Oh, for the scenes of old! the former men!”
R. S. Hawker
From the picture by J. Northcote. R.A.
[Between the above and what follows a leaf has been cut out of the register. Perhaps other rectors were told of on this missing leaf.]
“Of the ‘Lords’ who have held the manor of Tetcott in an unbroken line, there are not many surviving memories.
“I have heard a story told by the old parishioners of one known as ‘The wicked Arscott,’ so named because he used to keep poor people and beggars from his doors by big dogs. He still, they say, pays the penalty of his cruelty in an old oak near the Church.
“He was succeeded, though I cannot say whether at once or after an interval, by John Arscott, the last of that name in Tetcott, and the most famous. You will find him described with no small literary skill on a following page. He was benevolent to poor children, and a generous and attentive host. He kept open house, as they say, thinking more of love than of money. An eager student of the laws of nature, and at the same time a devoted follower of the chase, whether of stag, or fox, or any other such beast, he was at once the enemy and the patron of dumb animals. He used to keep a toad on the doorsteps of his house with such care, that that hateful and loathsome animal, moved by such unusual kindness, used to come out of its hiding place, when its master called it, and take its food on the table before his astonished guests, until it lost its life through the peck of a tame raven.
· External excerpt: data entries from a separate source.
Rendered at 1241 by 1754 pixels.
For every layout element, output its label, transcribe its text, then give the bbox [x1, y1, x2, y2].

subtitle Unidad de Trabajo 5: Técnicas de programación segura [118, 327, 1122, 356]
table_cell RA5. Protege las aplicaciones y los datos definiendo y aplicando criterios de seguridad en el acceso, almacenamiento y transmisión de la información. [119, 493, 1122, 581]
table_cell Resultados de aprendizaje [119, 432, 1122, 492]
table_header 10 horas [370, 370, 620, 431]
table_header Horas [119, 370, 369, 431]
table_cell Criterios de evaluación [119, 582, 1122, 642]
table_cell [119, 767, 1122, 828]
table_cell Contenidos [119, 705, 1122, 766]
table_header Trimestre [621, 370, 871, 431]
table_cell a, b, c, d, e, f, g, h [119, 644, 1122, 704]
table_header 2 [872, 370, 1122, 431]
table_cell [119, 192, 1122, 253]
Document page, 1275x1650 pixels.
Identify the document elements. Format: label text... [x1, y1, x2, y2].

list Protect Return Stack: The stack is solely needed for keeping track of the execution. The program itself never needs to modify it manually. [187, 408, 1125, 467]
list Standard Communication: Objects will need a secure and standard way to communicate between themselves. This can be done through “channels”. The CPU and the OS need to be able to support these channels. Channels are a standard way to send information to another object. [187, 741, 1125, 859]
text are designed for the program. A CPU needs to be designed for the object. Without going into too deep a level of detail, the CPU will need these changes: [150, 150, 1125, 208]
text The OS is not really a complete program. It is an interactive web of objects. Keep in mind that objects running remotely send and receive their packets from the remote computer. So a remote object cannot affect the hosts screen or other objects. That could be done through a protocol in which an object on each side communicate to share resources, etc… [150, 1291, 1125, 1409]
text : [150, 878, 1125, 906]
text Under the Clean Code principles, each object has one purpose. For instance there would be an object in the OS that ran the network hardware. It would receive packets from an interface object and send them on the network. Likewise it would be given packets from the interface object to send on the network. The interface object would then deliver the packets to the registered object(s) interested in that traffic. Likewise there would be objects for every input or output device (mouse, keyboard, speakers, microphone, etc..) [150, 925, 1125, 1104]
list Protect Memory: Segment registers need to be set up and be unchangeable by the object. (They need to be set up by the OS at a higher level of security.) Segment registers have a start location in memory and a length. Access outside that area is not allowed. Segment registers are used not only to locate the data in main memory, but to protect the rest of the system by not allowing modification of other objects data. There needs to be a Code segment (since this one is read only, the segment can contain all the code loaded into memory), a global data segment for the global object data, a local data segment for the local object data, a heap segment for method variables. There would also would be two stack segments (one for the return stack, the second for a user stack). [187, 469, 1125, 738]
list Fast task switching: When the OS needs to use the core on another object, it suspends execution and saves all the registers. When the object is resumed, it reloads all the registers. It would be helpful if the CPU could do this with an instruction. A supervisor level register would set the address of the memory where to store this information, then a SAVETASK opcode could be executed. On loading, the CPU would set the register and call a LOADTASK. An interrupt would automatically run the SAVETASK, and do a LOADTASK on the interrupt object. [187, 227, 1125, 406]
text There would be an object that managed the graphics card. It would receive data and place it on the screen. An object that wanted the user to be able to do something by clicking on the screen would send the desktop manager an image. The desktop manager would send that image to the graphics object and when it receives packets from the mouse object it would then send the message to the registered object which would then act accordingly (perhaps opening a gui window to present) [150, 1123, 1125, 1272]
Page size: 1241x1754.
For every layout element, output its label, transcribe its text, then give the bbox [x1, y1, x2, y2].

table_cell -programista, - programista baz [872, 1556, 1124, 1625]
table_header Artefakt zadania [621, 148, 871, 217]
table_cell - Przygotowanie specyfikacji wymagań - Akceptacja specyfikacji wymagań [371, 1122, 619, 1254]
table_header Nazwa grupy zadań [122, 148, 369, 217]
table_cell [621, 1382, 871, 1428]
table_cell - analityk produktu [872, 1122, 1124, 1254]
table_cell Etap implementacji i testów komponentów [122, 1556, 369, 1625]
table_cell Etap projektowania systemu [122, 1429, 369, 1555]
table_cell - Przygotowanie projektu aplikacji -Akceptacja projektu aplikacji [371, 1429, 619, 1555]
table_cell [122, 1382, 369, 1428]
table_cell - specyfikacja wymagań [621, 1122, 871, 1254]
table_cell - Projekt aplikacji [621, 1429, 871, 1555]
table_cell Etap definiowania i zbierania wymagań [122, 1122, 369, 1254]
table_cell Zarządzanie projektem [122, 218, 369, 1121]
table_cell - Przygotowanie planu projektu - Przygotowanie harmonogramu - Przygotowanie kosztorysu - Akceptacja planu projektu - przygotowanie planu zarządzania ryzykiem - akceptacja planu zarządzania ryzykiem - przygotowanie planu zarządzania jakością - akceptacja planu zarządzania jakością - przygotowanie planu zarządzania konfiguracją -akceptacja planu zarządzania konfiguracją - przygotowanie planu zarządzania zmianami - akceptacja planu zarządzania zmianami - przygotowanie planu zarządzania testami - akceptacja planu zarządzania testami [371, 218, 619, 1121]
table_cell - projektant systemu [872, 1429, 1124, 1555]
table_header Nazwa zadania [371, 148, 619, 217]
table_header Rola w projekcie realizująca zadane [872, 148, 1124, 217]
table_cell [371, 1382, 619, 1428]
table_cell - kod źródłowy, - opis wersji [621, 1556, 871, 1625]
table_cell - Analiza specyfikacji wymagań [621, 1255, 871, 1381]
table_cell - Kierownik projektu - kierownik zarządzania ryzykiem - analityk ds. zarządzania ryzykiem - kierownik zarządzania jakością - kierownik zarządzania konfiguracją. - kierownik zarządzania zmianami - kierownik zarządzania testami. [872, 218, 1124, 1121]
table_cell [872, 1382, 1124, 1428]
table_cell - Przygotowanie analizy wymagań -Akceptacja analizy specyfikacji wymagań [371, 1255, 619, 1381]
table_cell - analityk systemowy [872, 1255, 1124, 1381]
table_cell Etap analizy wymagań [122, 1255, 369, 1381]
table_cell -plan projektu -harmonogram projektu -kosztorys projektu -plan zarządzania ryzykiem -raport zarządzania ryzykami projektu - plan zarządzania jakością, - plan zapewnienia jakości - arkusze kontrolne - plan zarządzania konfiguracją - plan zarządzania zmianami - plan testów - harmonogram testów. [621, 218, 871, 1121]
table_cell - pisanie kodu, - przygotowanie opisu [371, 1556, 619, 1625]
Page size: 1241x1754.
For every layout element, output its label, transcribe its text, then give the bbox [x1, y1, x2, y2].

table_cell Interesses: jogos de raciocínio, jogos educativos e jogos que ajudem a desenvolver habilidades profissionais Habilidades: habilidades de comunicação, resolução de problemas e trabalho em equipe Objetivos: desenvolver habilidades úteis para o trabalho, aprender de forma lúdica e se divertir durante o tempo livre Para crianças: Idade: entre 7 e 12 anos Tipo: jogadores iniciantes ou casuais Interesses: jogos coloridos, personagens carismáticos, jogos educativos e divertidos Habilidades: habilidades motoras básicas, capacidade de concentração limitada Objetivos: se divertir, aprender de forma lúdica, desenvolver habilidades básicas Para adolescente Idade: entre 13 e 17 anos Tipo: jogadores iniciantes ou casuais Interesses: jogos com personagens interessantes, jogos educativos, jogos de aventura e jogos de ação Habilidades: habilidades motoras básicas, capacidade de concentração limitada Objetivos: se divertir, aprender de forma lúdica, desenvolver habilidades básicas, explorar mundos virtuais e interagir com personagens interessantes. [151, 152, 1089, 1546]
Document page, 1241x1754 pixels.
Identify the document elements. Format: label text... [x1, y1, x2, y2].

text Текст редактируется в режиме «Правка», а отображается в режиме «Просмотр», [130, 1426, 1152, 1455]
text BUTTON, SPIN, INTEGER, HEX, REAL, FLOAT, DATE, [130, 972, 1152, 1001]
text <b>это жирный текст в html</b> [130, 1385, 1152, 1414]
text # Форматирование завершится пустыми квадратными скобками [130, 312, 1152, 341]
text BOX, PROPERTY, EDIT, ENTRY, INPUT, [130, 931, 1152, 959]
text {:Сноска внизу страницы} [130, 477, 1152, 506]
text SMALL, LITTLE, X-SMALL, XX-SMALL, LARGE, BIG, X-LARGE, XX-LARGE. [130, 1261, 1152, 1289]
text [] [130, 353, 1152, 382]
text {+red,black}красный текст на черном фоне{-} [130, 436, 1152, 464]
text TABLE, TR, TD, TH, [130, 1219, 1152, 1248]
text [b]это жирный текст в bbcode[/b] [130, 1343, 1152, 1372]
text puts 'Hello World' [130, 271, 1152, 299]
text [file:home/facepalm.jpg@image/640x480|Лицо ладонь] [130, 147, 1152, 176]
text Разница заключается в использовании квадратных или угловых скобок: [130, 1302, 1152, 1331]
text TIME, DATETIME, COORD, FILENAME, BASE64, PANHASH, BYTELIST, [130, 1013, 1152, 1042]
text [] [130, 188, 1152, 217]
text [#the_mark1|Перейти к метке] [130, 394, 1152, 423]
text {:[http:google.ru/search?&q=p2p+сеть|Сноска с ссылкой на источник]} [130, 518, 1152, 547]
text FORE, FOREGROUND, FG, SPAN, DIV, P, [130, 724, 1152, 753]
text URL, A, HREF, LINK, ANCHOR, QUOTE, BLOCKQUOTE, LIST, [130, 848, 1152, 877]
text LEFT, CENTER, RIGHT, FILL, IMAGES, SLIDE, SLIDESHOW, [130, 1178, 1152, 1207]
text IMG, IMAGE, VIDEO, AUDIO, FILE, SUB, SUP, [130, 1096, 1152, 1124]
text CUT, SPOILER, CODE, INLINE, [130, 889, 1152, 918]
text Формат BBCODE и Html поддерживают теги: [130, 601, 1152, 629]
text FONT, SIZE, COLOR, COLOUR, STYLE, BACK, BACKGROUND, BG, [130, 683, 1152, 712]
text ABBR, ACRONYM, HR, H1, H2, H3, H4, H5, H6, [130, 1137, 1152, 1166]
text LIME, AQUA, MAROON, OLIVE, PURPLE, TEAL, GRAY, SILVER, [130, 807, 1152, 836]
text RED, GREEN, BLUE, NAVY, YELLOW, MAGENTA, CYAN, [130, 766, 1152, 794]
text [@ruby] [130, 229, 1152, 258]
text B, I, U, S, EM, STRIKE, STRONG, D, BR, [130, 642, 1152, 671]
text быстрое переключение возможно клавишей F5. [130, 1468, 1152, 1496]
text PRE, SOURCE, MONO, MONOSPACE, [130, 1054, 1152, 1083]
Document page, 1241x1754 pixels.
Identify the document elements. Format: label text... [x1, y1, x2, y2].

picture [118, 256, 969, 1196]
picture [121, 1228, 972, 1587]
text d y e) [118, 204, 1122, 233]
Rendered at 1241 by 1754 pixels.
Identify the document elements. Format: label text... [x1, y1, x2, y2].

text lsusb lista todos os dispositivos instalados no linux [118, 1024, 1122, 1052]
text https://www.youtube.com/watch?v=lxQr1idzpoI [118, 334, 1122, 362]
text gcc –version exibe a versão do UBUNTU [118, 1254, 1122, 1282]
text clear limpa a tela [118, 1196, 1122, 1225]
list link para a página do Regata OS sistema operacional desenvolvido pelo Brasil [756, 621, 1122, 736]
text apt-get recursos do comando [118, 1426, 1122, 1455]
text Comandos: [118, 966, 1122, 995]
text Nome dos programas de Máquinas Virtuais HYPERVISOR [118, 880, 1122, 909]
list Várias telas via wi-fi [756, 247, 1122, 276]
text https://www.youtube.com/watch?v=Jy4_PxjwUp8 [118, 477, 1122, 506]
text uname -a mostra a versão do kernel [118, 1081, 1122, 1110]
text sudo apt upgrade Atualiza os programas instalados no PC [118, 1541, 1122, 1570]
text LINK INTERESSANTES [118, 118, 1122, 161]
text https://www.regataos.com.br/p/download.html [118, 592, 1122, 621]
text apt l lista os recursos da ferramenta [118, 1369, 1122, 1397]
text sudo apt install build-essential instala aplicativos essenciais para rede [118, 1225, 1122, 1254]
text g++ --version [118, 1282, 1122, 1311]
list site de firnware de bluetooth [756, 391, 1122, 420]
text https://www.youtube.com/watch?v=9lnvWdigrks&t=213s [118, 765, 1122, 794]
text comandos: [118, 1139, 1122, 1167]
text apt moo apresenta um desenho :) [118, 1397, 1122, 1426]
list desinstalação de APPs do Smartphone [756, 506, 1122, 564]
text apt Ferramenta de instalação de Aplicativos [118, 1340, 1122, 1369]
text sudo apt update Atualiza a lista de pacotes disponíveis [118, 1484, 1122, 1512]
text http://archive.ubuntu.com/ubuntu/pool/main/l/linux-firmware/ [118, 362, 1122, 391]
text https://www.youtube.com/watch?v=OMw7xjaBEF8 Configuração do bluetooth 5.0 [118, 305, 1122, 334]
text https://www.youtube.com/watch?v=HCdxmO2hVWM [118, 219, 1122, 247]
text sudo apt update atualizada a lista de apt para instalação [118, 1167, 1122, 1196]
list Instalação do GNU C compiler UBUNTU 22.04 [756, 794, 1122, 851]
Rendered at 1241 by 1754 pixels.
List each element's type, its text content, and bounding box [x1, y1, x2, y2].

This fact, I believe, has escaped the notice of every writer on British reptiles. May the toad be reverenced in Tetcott for ever. Not even the rapacious spider was forgotten. For when one had spun its fatal toils in a corner of a pew in the Church, our Knight used to bring a bottle full of flies into the sacred building itself, that he might while away the tediousness of Divine Service by feeding his Church pet. He used to go in an old soiled coat into a wood where the ravens nested, and the birds would come down and settle on his shoulder, looking for the favours of a bountiful hand.
“When he had to go to the neighbouring town of Holsworthy on judicial business, it was his custom to take a bag containing fighting cocks. The present inhabitants would smile at such a proceeding, but a certain simple rudeness is excusable in our forefathers.
“Nor may I be silent about an irreverence which an otherwise upright man used to show in the House of God. He would accost the country people he knew in a friendly manner. If a Clergyman was reading the Bible badly [for it was customary for a Cleric to read the Lessons now and then] when he finished with, ‘Here endeth the second lesson’—our Knight would call out, ‘Thee’st better never begun it.’ He would throw apples at the Priest in the middle of Divine Service.
“Like Ajax and Peleus and other heroes he was not ashamed to woo a handmaid, and married one of his father’s servants. He died without issue, most widely mourned. His estate went to his kinsman, William Molesworth. The poor people, I believe, still cherish the memory of so dear a man, and give his name to their little ones in Baptism, as they might the name of a Saint.